EXTRACT START
You'd think that if John Davis could figure out that CHIP enrollment needs to be done on an annual basis as it was before its 2003 disembowelment that anyone could figure it out, but you would be wrong.
Lt. Gov. David Dewhurst and Senate Finance Chairman Steve Ogden, R-Bryan, said they don't like the idea of lengthening the enrollment period for the Children's Health Insurance Program from six months to one year.
"We want children who are eligible for CHIP to be on CHIP," Dewhurst said, adding that he is willing to ease some of the restrictions imposed four year ago.
But lengthening the enrollment period could be a problem, he added.
"The problem with the 12 months is you're putting children on CHIP that technically aren't eligible," because of changing family finances, he said.
"I think a lot of people, as I travel around the state, say, 'What's so hard about filling out one number on an application every six months?' "
EXTRACT END
**EXERCISE TASKS:**
1. According to the CHIP enrollment passage, why does Dewhurst object to lengthening the enrollment period to 12 months? Answer in one to three sentences.
2. Repeat the part of the CHIP enrollment passage starting with "You'd think that" and going on through "finances, he said.".
3. Pick up the CHIP enrollment passage after its last sentence and continue writing it.
You will not need the listing that comes next.
RECORD EXTRACTS START
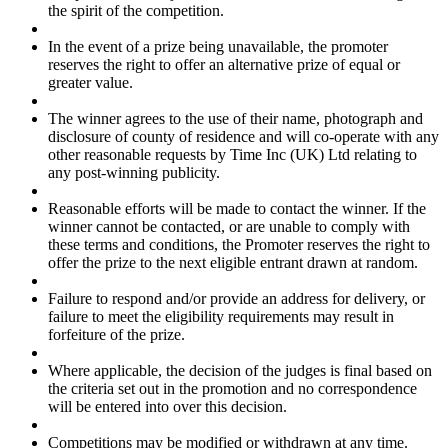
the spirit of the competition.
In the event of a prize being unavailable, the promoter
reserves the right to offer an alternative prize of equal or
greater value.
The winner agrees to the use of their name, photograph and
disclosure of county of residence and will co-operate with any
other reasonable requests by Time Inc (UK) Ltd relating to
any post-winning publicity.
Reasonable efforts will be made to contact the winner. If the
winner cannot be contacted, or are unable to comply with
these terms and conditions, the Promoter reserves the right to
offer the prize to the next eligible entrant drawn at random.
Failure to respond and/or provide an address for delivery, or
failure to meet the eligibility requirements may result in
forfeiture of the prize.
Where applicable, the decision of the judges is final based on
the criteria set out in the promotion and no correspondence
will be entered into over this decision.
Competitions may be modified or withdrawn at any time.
RECORD EXTRACTS END
RECORD EXTRACTS START
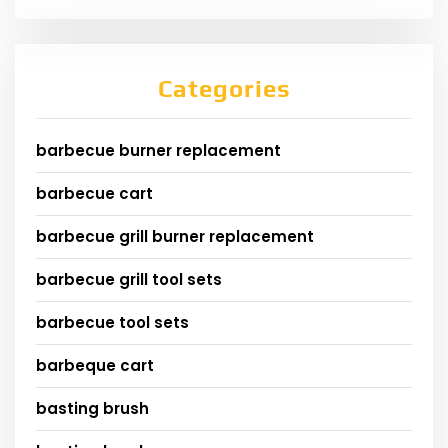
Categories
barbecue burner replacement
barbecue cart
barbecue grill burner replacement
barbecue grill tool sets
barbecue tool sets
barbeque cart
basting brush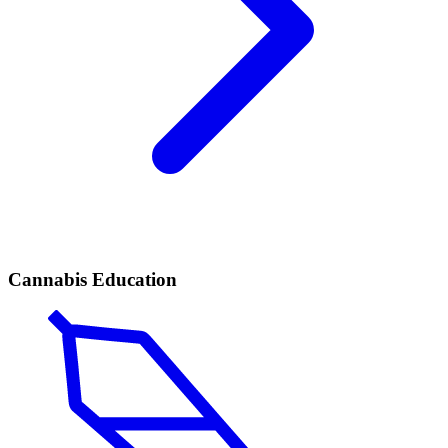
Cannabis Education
RECORD EXTRACTS END
RECORD EXTRACTS START
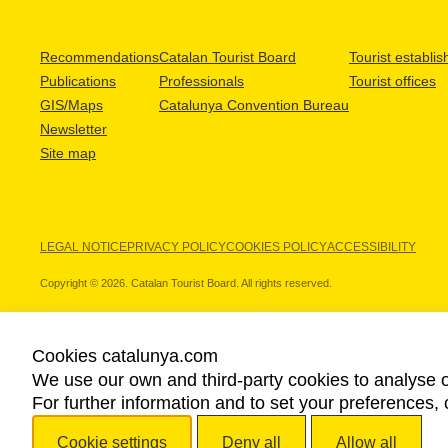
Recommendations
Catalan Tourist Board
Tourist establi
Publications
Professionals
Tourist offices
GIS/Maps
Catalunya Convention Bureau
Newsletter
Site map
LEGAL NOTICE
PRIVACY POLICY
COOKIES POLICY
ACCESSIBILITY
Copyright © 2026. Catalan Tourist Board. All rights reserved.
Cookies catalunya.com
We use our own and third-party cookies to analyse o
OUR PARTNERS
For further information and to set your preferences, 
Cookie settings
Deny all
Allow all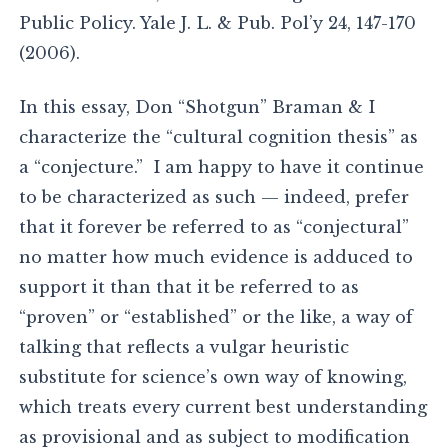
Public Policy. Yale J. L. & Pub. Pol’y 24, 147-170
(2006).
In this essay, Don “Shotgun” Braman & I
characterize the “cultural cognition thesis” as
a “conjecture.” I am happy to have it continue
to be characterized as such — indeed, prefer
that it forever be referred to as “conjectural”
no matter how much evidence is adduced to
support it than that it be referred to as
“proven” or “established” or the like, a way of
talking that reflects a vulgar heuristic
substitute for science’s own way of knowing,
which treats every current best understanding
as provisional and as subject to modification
RECORD EXTRACTS END
**ANSWERS:**
1. Dewhurst says a 12-month period would put children on CHIP who technically aren't eligible. He attributes this to changing family finances.

2.
You'd think that if John Davis could figure out that CHIP enrollment needs to be done on an annual basis as it was before its 2003 disembowelment that anyone could figure it out, but you would be wrong.
Lt. Gov. David Dewhurst and Senate Finance Chairman Steve Ogden, R-Bryan, said they don't like the idea of lengthening the enrollment period for the Children's Health Insurance Program from six months to one year.
"We want children who are eligible for CHIP to be on CHIP," Dewhurst said, adding that he is willing to ease some of the restrictions imposed four year ago.
But lengthening the enrollment period could be a problem, he added.
"The problem with the 12 months is you're putting children on CHIP that technically aren't eligible," because of changing family finances, he said.

3.
The argument for biannual enrollments are shortsighted, illogical, and pennywise. So what if a few kids get a couple extra months of eligibility? I guarantee that will cost a lot less than the emergency room visits for kids who lost eligibility to red tape cost the counties. Prove me wrong about that and I'll back off. I bet you can't.
Turns out that CHIP isn't the only thing that Texas has been penurious about, to its ultimate detriment:
The fate of the CHIP expansion also may be affected by an unrelated federal lawsuit over Medicaid that is expected to dump additional health care expenses on the state this spring.
The Medicaid suit could cost the state hundreds of millions of dollars if, as expected, U.S. District Judge William Wayne Justice forces Texas to finally comply with an 11-year-old agreement to expand health care to thousands of other low-income children.
"I'm told a decision will be coming out in April, and I'm trying to ascertain what the effect of this type of decision will be fiscally on the state of Texas," Dewhurst said.
Sen. Bob Deuell, R-Green-ville, said he has heard estimates as high as $5 billion a year if Justice grants all of the requests by the plaintiffs' attorney in the class action case known as Frew v. Albert Hawkins, Health and Human Services Commissioner.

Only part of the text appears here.